First, to investigate whether the acetylation of H3K122 in the globular domain and H3K9 and H3K14 in the tail domain increased in cardiomyocyte hypertrophy, western blotting and chromatin- immunoprecipitation (ChIP) assays were performed using neonatal rat cultured cardiomyocytes with phenylephrine (PE). Second, neonatal rat cultured cardiomyocytes were treated by using siRNA of p300 or curcumin, a p300-specific HAT inhibitor. Third, to investigate the role of p300 HAT activity in histone acetylation in vivo, we utilized mice overexpressing p300 in the heart, which induces LVH. Finally, to investigate whether these acetylation changes occurred during the development of LVH and HF, an in vivo ChIP assay was performed using the hypertensive heart disease model of Dahl salt-sensitive rats.

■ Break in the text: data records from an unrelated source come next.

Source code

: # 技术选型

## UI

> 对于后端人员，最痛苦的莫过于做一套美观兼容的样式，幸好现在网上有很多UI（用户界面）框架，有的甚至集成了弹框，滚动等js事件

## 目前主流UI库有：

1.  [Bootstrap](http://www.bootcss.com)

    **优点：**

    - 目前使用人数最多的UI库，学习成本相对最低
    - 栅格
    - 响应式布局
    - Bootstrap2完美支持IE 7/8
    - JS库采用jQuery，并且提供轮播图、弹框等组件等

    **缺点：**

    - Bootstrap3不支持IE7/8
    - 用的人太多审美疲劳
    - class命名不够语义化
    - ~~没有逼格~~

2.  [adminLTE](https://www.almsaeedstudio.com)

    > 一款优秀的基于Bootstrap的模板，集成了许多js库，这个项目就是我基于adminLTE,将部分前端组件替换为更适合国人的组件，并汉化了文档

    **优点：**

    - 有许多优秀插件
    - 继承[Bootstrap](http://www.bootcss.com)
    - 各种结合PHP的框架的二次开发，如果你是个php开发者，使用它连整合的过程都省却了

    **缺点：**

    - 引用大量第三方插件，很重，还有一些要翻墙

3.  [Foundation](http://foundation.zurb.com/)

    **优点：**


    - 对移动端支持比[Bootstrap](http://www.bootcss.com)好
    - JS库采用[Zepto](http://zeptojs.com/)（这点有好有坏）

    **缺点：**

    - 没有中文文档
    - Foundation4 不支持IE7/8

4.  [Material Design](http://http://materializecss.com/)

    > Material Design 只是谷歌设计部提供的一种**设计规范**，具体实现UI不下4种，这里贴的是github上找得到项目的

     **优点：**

Western blotting indicated that treatment with PE increased the acetylation of H3K122, H3K9, and H3K14 in cardiomyocyte hypertrophy. The ChIP assay demonstrated that PE increased the recruitment of acetylated H3K122 and H3K9 onto ANF and BNP promoters containing the GATA element. Time course analyses of the acetylated levels by western blotting indicated that acetylated H3K9 increased after PE stimulation but acetylated H3K122 increased slowly after PE stimulation compare with acetylated H3K9. These acetylations were significantly inhibited by both p300 knockdown using siRNA and treatment with curcumin. Conversely, in vivo ChIP assays in mice overexpressing p300 indicated that p300 overexpression increased the recruitment of acetylated H3K122 and H3K9 onto ANF and BNP promoters containing the GATA element. Next, in the hypertensive heart disease model of Dahl salt-sensitive rats, in vivo ChIP assays revealed that acetylation of H3K9 was increased around the ANF and BNP promoters containing the GATA element at the LVH stage, but that of H3K122 was increased at the HF stage.


These results indicate that the acetylation of H3K122 in the globular domain of histones by p300 is a key event of the transition from LVH to HF.